Quand je suis enfin arrivée à la maison, il n’y avait personne. J’ai déposé mes affaires et je suis toute de suite repartie en direction des urgences pour faire constater les coups, comme me l’avait conseillé la police. Mon mari et mon fils sont venus me chercher à l’hôpital. Je ne pouvais plus conduire. Je ne pouvais plus marcher. Encore moins parler.
« Ce type n’en était sûrement pas à son coup d’essai »
Le lendemain, j’ai porté plainte et j’ai envoyé un message à mes supérieurs pour leur expliquer que je ne me sentais pas capable de travailler. J’ai angoissé tout le week-end en me demandant : « Comment tu vas faire lundi ? » Je ne voulais pas m’arrêter, mais la peur m’empêchait de sortir. Aller à Saint-Étienne m’était impensable. J’ai donc repris en télétravail pendant deux semaines, à l’issue desquelles j’ai dû me faire violence. Ma psy m’a conseillé de retourner me garer à l’endroit habituel. Elle m’a dit que plus j’attendrais, plus ce serait difficile.
Un sentiment d’impunité
Aujourd’hui, à Saint-Étienne, je suis en alerte permanente. Ce qui reste le plus dur, c’est de marcher seule dans cette rue, où je sais que mon agresseur m’a suivie, qu’il a attendu le bon moment, vérifié s’il y avait du monde, avant de s’en prendre à moi. Je préfère emprunter un chemin parallèle, plus fréquenté. Mon mari m’a acheté une bombe lacrymogène.
Mon fils, lui, m’a offert un porte-clés alarme. Un petit objet que je garde toujours accroché à mon sac. C’est plus sécurisant qu’une bombe. Lors de l’agression, je n’aurais jamais eu le réflexe de sortir quoi que ce soit. Là, je garde la main dessus. Il suffit de tirer une ficelle pour que le signal sonore se déclenche. Ça me rassure.
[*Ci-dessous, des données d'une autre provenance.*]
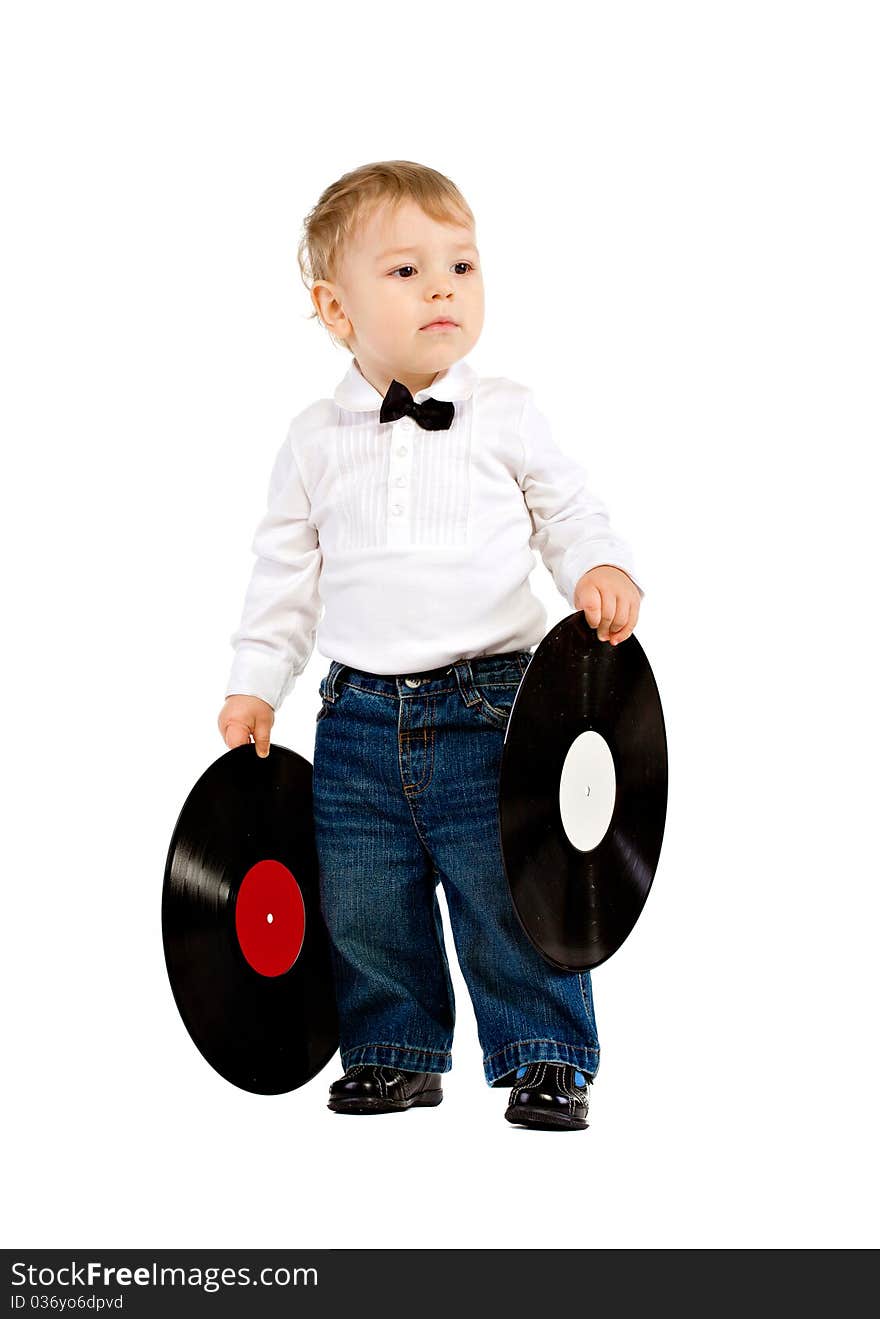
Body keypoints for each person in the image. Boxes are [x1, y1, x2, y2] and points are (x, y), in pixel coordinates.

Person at [217, 160, 645, 1130]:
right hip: (358, 713)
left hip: (494, 707)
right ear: (336, 306)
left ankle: (543, 1054)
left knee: (509, 891)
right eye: (405, 271)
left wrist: (597, 567)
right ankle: (393, 1052)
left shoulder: (507, 410)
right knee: (366, 900)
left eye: (461, 263)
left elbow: (565, 509)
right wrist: (255, 684)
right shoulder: (312, 438)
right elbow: (283, 576)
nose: (443, 286)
« Et ce Monsieur qui est intervenu… J’aimerais tant le retrouve et lui dire merci »
Surtout sachant que cet individu est probablement dehors à l’heure qu’il est. Il n’y a jamais eu de suite à ma plainte. On a pourtant géolocalisé mon téléphone – le seul objet qu’il a réussi à me prendre – et la police a récupéré celui de mon agresseur après qu’il l’a échappé en prenant la fuite. Ce type n’en était sûrement pas à son coup d’essai. Et pourtant il ne se passera rien. Je pense aux autres. À ce jeune, agressé peu de temps après moi, tout près d’ici. Ce sentiment d’impunité est insupportable.
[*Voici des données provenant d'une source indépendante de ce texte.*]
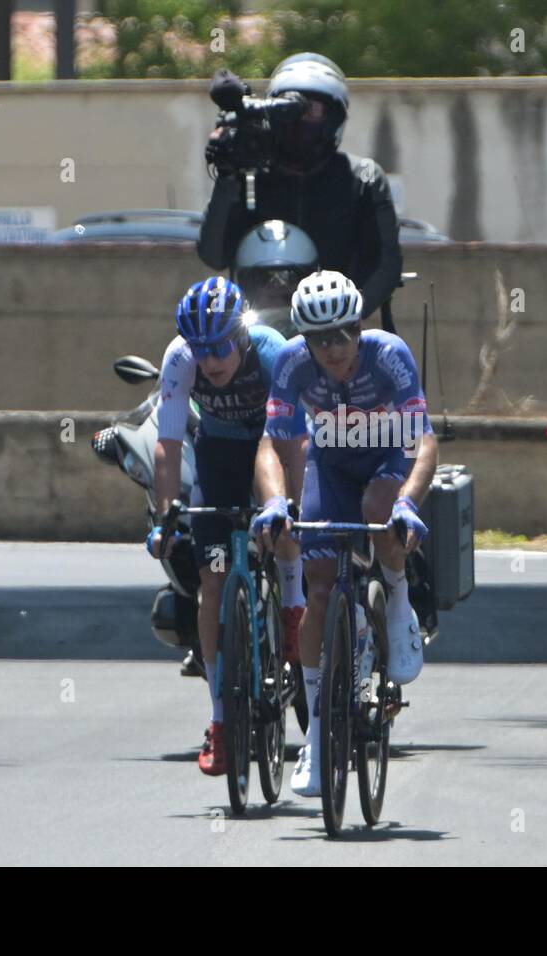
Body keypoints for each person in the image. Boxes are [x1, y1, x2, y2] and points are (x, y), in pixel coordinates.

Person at [251, 270, 437, 797]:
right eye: (318, 339)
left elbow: (423, 439)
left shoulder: (389, 355)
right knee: (318, 588)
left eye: (340, 334)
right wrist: (273, 503)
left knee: (380, 509)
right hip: (330, 463)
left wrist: (408, 501)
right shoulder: (291, 363)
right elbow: (274, 442)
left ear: (358, 326)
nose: (331, 349)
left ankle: (398, 605)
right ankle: (315, 740)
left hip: (387, 453)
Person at [147, 277, 305, 776]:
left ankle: (294, 605)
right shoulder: (180, 360)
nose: (210, 361)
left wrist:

Quelques mois plus tard, je pensais que toute cette histoire était derrière moi. Que j’avais tourné la page. Mais l’autre soir, à la télé, une scène d’agression dans un film m’a submergée. Une femme, comme moi, prise à partie. Et tuée. J’ai eu un coup de chaud. Une bouffée d’angoisse. Je me suis dit : « Tu es passée à côté de ça. » J’ai eu de la chance. Et ce Monsieur qui est intervenu… J’aimerais tant le retrouver. Je ne connais même pas son nom. J’aimerais lui dire merci, car il m’a sans doute sauvé la vie.